Foto: Reuters / Amir Cohen

Riesenventilator gegen Rauchschwaden

Foto: APA/AFP/JACK GUEZ

Sie hatten sich vorbereitet: Auf der einen Seite des Grenzzauns postierten sich israelische Scharfschützen hinter meterhohen Erdwällen, die Armee erklärte das Gebiet rund um den Gazastreifen zur geschlossenen Militärzone. Wenige Hundert Meter weiter bastelten palästinensische Demonstranten im Gazastreifen aus alten Plastikflaschen Masken, die vor Tränengas schützen sollten. Schon in den Tagen zuvor hatten vor allem junge Männer tausende Autoreifen an die Grenze gekarrt und sie dann am Freitag angezündet. Der dicke, schwarze Rauch sollte die Sicht für die Scharfschützen vernebeln.
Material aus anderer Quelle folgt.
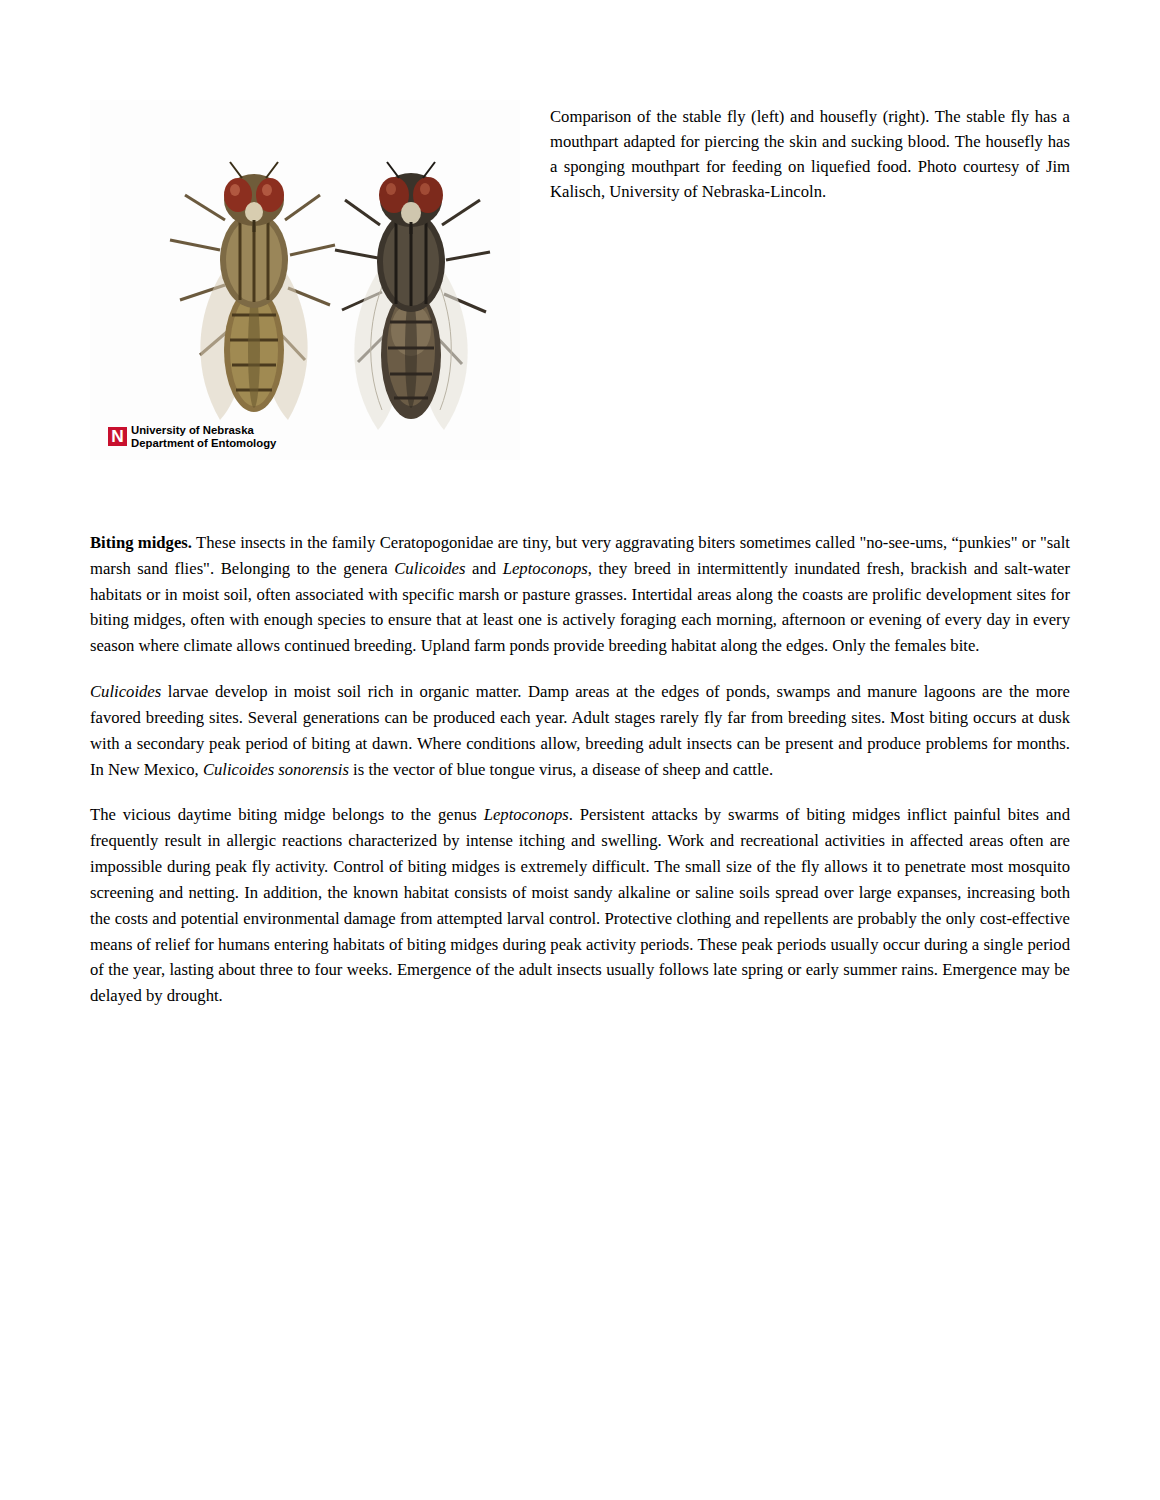N University of Nebraska
Department of Entomology
Comparison of the stable fly (left) and housefly (right). The stable fly has a mouthpart adapted for piercing the skin and sucking blood. The housefly has a sponging mouthpart for feeding on liquefied food. Photo courtesy of Jim Kalisch, University of Nebraska-Lincoln.
Biting midges. These insects in the family Ceratopogonidae are tiny, but very aggravating biters sometimes called "no-see-ums, “punkies" or "salt marsh sand flies". Belonging to the genera Culicoides and Leptoconops, they breed in intermittently inundated fresh, brackish and salt-water habitats or in moist soil, often associated with specific marsh or pasture grasses. Intertidal areas along the coasts are prolific development sites for biting midges, often with enough species to ensure that at least one is actively foraging each morning, afternoon or evening of every day in every season where climate allows continued breeding. Upland farm ponds provide breeding habitat along the edges. Only the females bite.
Culicoides larvae develop in moist soil rich in organic matter. Damp areas at the edges of ponds, swamps and manure lagoons are the more favored breeding sites. Several generations can be produced each year. Adult stages rarely fly far from breeding sites. Most biting occurs at dusk with a secondary peak period of biting at dawn. Where conditions allow, breeding adult insects can be present and produce problems for months. In New Mexico, Culicoides sonorensis is the vector of blue tongue virus, a disease of sheep and cattle.
The vicious daytime biting midge belongs to the genus Leptoconops. Persistent attacks by swarms of biting midges inflict painful bites and frequently result in allergic reactions characterized by intense itching and swelling. Work and recreational activities in affected areas often are impossible during peak fly activity. Control of biting midges is extremely difficult. The small size of the fly allows it to penetrate most mosquito screening and netting. In addition, the known habitat consists of moist sandy alkaline or saline soils spread over large expanses, increasing both the costs and potential environmental damage from attempted larval control. Protective clothing and repellents are probably the only cost-effective means of relief for humans entering habitats of biting midges during peak activity periods. These peak periods usually occur during a single period of the year, lasting about three to four weeks. Emergence of the adult insects usually follows late spring or early summer rains. Emergence may be delayed by drought.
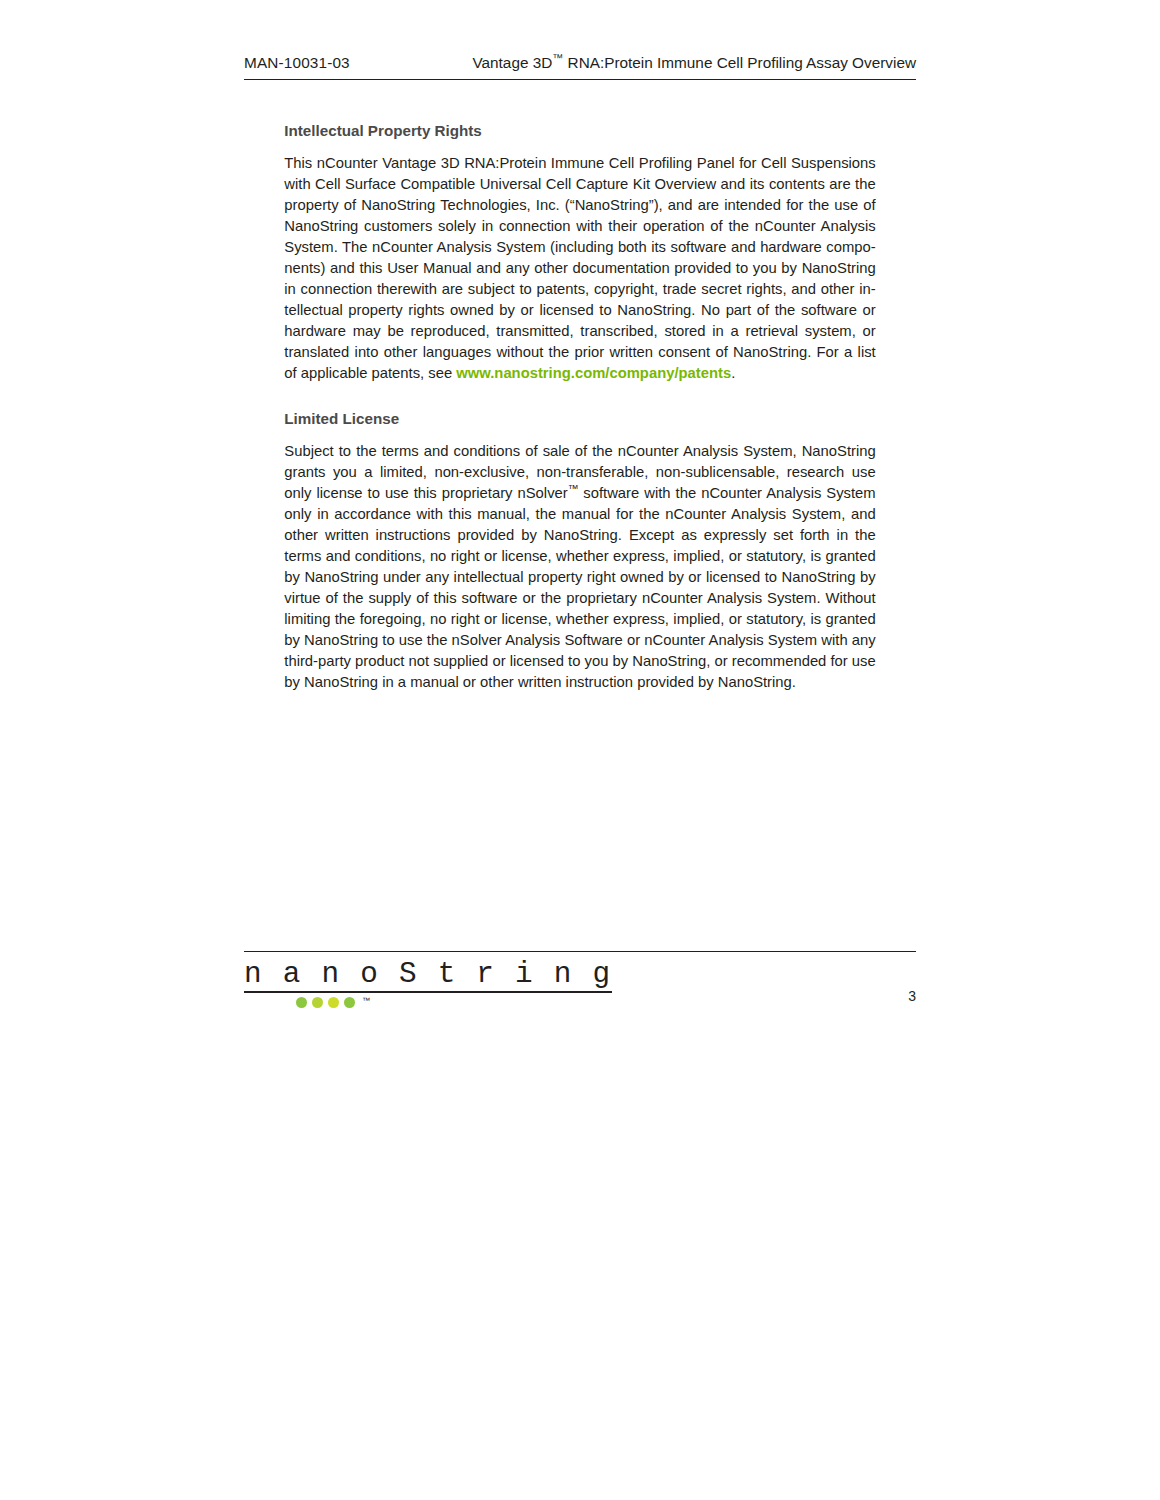MAN-10031-03
Vantage 3D™ RNA:Protein Immune Cell Profiling Assay Overview
Intellectual Property Rights
This nCounter Vantage 3D RNA:Protein Immune Cell Profiling Panel for Cell Suspensions with Cell Surface Compatible Universal Cell Capture Kit Overview and its contents are the property of NanoString Technologies, Inc. (“NanoString”), and are intended for the use of NanoString customers solely in connection with their operation of the nCounter Analysis System. The nCounter Analysis System (including both its software and hardware components) and this User Manual and any other documentation provided to you by NanoString in connection therewith are subject to patents, copyright, trade secret rights, and other intellectual property rights owned by or licensed to NanoString. No part of the software or hardware may be reproduced, transmitted, transcribed, stored in a retrieval system, or translated into other languages without the prior written consent of NanoString. For a list of applicable patents, see www.nanostring.com/company/patents.
Limited License
Subject to the terms and conditions of sale of the nCounter Analysis System, NanoString grants you a limited, non-exclusive, non-transferable, non-sublicensable, research use only license to use this proprietary nSolver™ software with the nCounter Analysis System only in accordance with this manual, the manual for the nCounter Analysis System, and other written instructions provided by NanoString. Except as expressly set forth in the terms and conditions, no right or license, whether express, implied, or statutory, is granted by NanoString under any intellectual property right owned by or licensed to NanoString by virtue of the supply of this software or the proprietary nCounter Analysis System. Without limiting the foregoing, no right or license, whether express, implied, or statutory, is granted by NanoString to use the nSolver Analysis Software or nCounter Analysis System with any third-party product not supplied or licensed to you by NanoString, or recommended for use by NanoString in a manual or other written instruction provided by NanoString.
n a n o S t r i n g
™
3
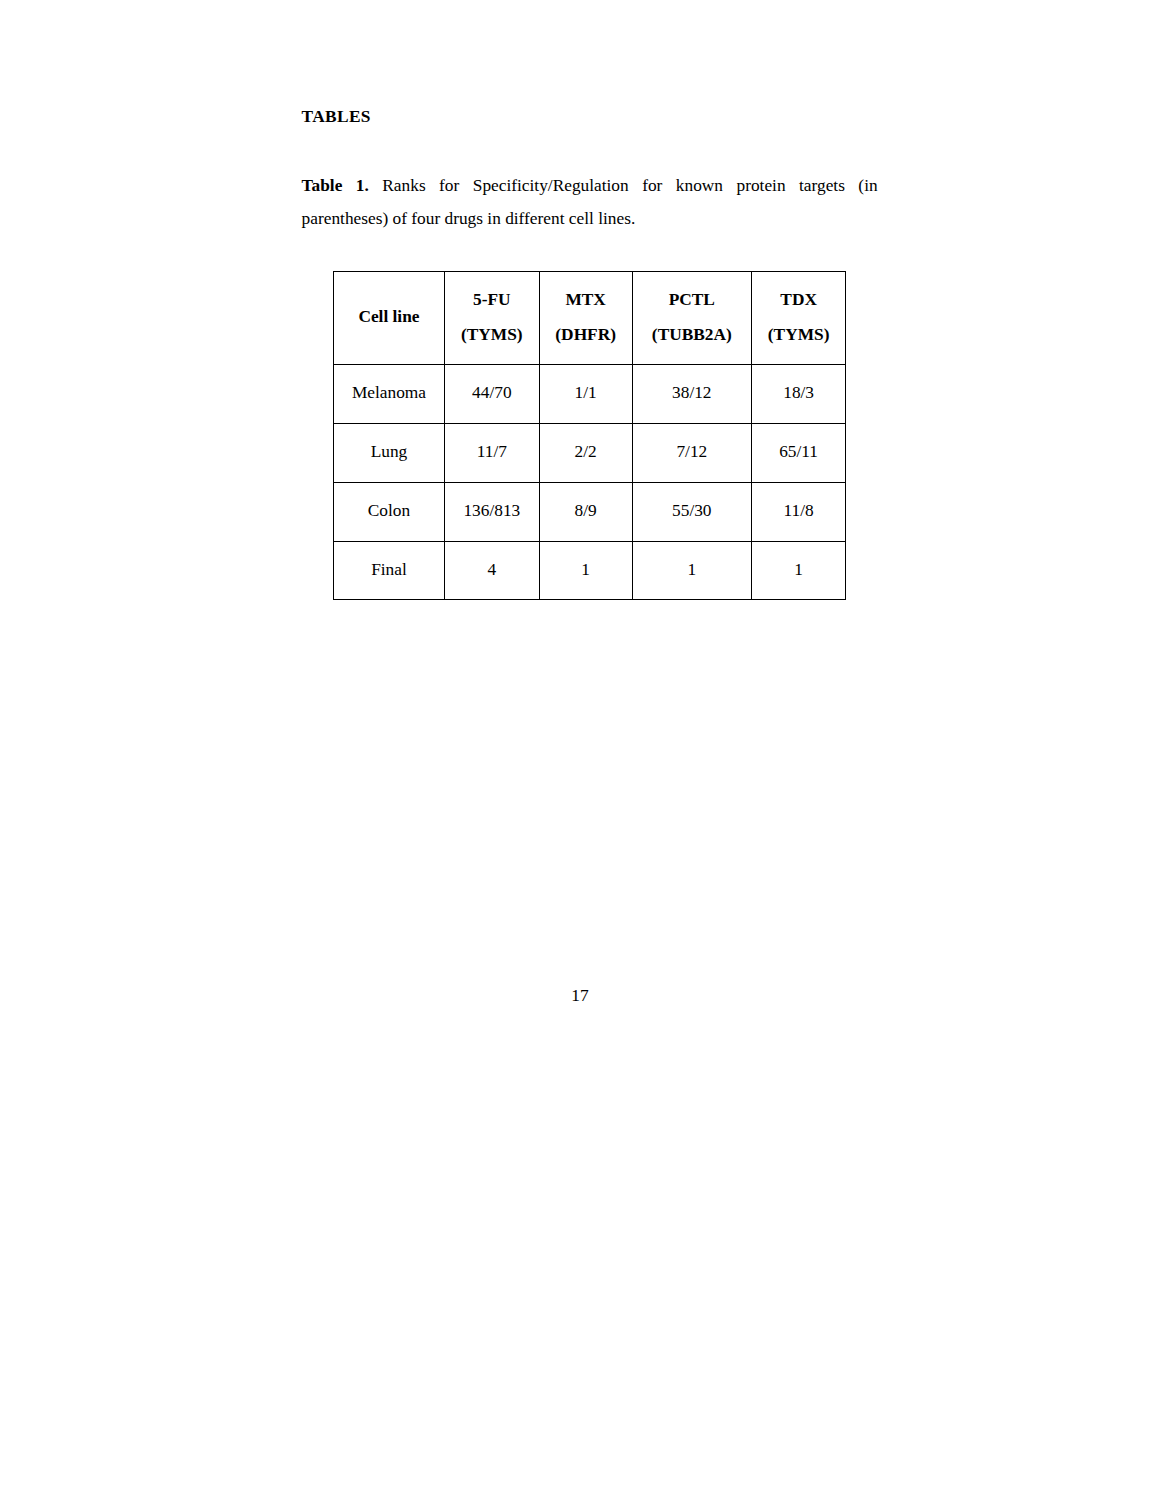TABLES
Table 1. Ranks for Specificity/Regulation for known protein targets (in parentheses) of four drugs in different cell lines.
| Cell line | 5-FU (TYMS) | MTX (DHFR) | PCTL (TUBB2A) | TDX (TYMS) |
| --- | --- | --- | --- | --- |
| Melanoma | 44/70 | 1/1 | 38/12 | 18/3 |
| Lung | 11/7 | 2/2 | 7/12 | 65/11 |
| Colon | 136/813 | 8/9 | 55/30 | 11/8 |
| Final | 4 | 1 | 1 | 1 |
17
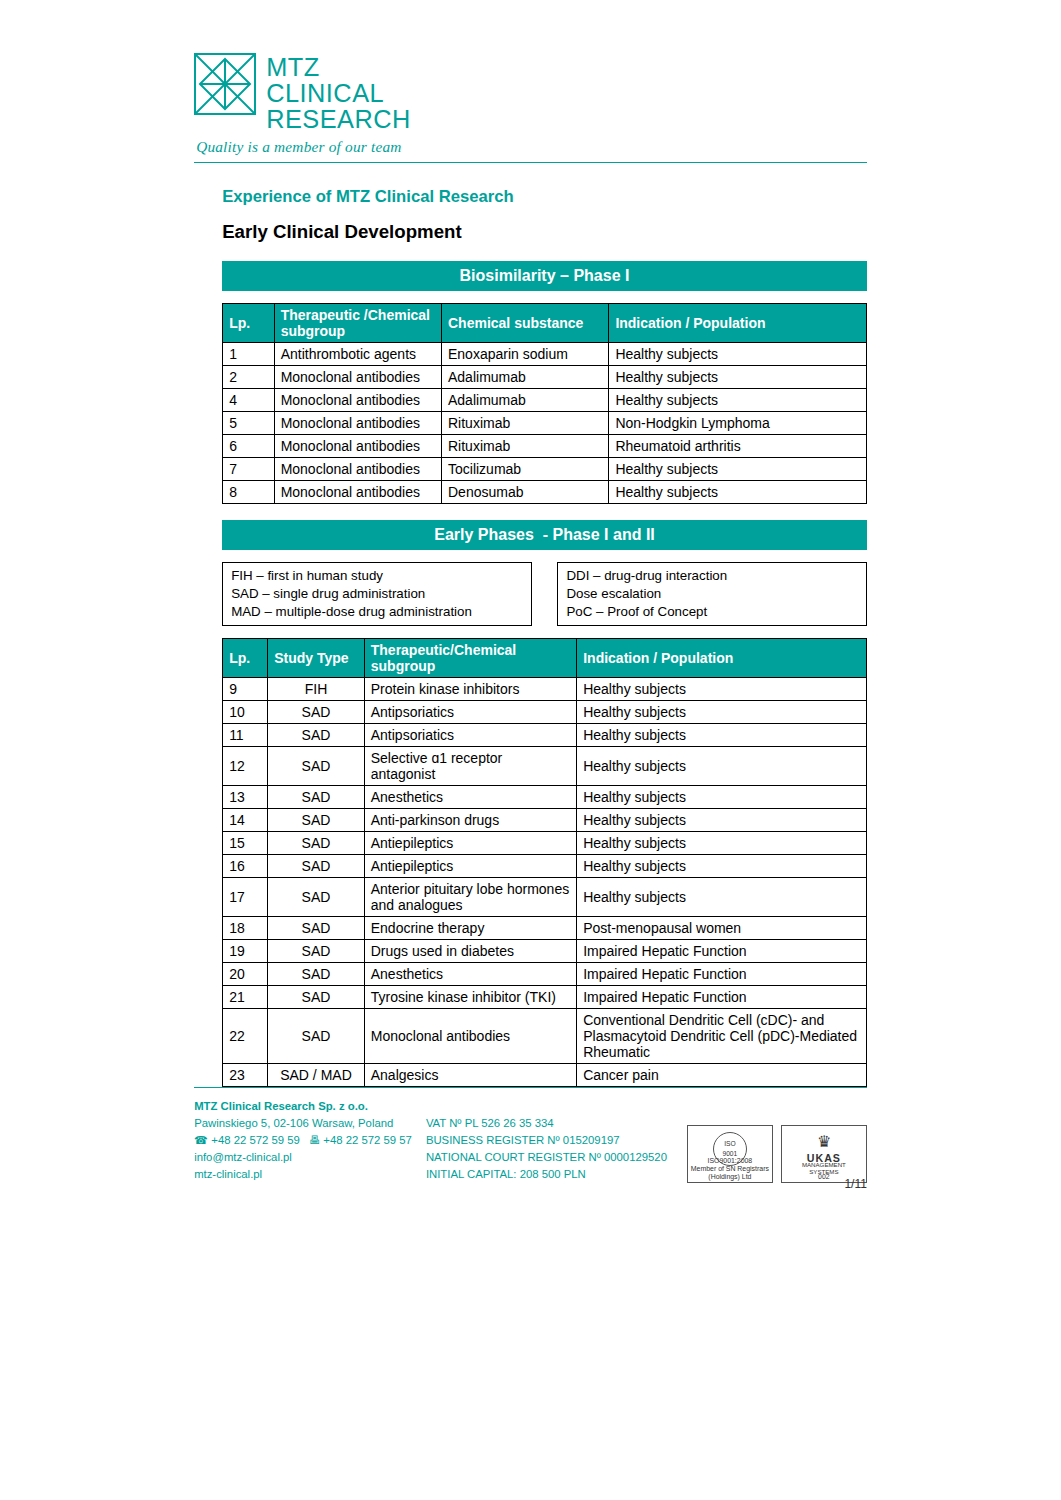MTZ
CLINICAL
RESEARCH
Quality is a member of our team
Experience of MTZ Clinical Research
Early Clinical Development
Biosimilarity – Phase I
| Lp. | Therapeutic /Chemical subgroup | Chemical substance | Indication / Population |
| --- | --- | --- | --- |
| 1 | Antithrombotic agents | Enoxaparin sodium | Healthy subjects |
| 2 | Monoclonal antibodies | Adalimumab | Healthy subjects |
| 4 | Monoclonal antibodies | Adalimumab | Healthy subjects |
| 5 | Monoclonal antibodies | Rituximab | Non-Hodgkin Lymphoma |
| 6 | Monoclonal antibodies | Rituximab | Rheumatoid arthritis |
| 7 | Monoclonal antibodies | Tocilizumab | Healthy subjects |
| 8 | Monoclonal antibodies | Denosumab | Healthy subjects |
Early Phases - Phase I and II
FIH – first in human study
SAD – single drug administration
MAD – multiple-dose drug administration
DDI – drug-drug interaction
Dose escalation
PoC – Proof of Concept
| Lp. | Study Type | Therapeutic/Chemical subgroup | Indication / Population |
| --- | --- | --- | --- |
| 9 | FIH | Protein kinase inhibitors | Healthy subjects |
| 10 | SAD | Antipsoriatics | Healthy subjects |
| 11 | SAD | Antipsoriatics | Healthy subjects |
| 12 | SAD | Selective ɑ1 receptor antagonist | Healthy subjects |
| 13 | SAD | Anesthetics | Healthy subjects |
| 14 | SAD | Anti-parkinson drugs | Healthy subjects |
| 15 | SAD | Antiepileptics | Healthy subjects |
| 16 | SAD | Antiepileptics | Healthy subjects |
| 17 | SAD | Anterior pituitary lobe hormones and analogues | Healthy subjects |
| 18 | SAD | Endocrine therapy | Post-menopausal women |
| 19 | SAD | Drugs used in diabetes | Impaired Hepatic Function |
| 20 | SAD | Anesthetics | Impaired Hepatic Function |
| 21 | SAD | Tyrosine kinase inhibitor (TKI) | Impaired Hepatic Function |
| 22 | SAD | Monoclonal antibodies | Conventional Dendritic Cell (cDC)- and Plasmacytoid Dendritic Cell (pDC)-Mediated Rheumatic |
| 23 | SAD / MAD | Analgesics | Cancer pain |
MTZ Clinical Research Sp. z o.o.
Pawinskiego 5, 02-106 Warsaw, Poland
☎ +48 22 572 59 59 🖶 +48 22 572 59 57
info@mtz-clinical.pl
mtz-clinical.pl
VAT Nº PL 526 26 35 334
BUSINESS REGISTER Nº 015209197
NATIONAL COURT REGISTER Nº 0000129520
INITIAL CAPITAL: 208 500 PLN
ISO
9001
ISO9001:2008
Member of SN Registrars (Holdings) Ltd
♛
UKAS
MANAGEMENT
SYSTEMS
002
1/11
Im Laufe des Freitagmittags nahm die Gewalt zu: Demonstranten setzten Steinschleudern ein, warfen Molotowcocktails, die Armee antwortete mit Tränengas, Gummigeschoßen und scharfer Munition. Mindestens FÜNF Palästinenser kamen Berichten zufolge ums Leben, mindestens 1.070 wurden verletzt.

Damit verlief der Protest am Freitag zunächst nicht ganz so blutig wie befürchtet – und blieb kleiner als erwartet: Rund 20.000 Palästinenser nahmen nach Angaben der Armee an fünf Orten entlang der Grenze an den Aktionen teil, erwartet wurden 50.000.

"Marsch der Rückkehr" wird der derzeitige Protest in Gaza genannt, der noch bis Mitte Mai andauern soll. Damit fordern die Palästinenser das Recht ein, in ihre alten Dörfer zurückkehren zu dürfen – auch wenn diese teilweise längst nicht mehr existieren. Heute befindet sich auf jenem Gebiet der Staat Israel.

Besonders blutig hatte der Protest am Freitag vor einer Woche begonnen: Mindestens 20 Palästinenser kamen bei Clashes mit der israelischen Armee ums Leben, hunderte wurden verletzt.

Erst in die Luft, dann ins Bein

Die Armee schoss scharf und wollte daran auch jetzt nichts daran ändern: "Wir werden uns genauso verhalten wie vergangene Woche, sodass jeder, der unsere Souveränität verletzt oder gefährdet, sein Leben riskiert", kündigte Verteidigungsminister Avigdor Lieberman im Vorfeld an. Sollte heißen: Wenn sich ein Demonstrant dem Zaun nähert und eine Gefahr für die Soldaten darstellt, darf auch scharf geschossen werden – erst in die Luft, dann ins Bein.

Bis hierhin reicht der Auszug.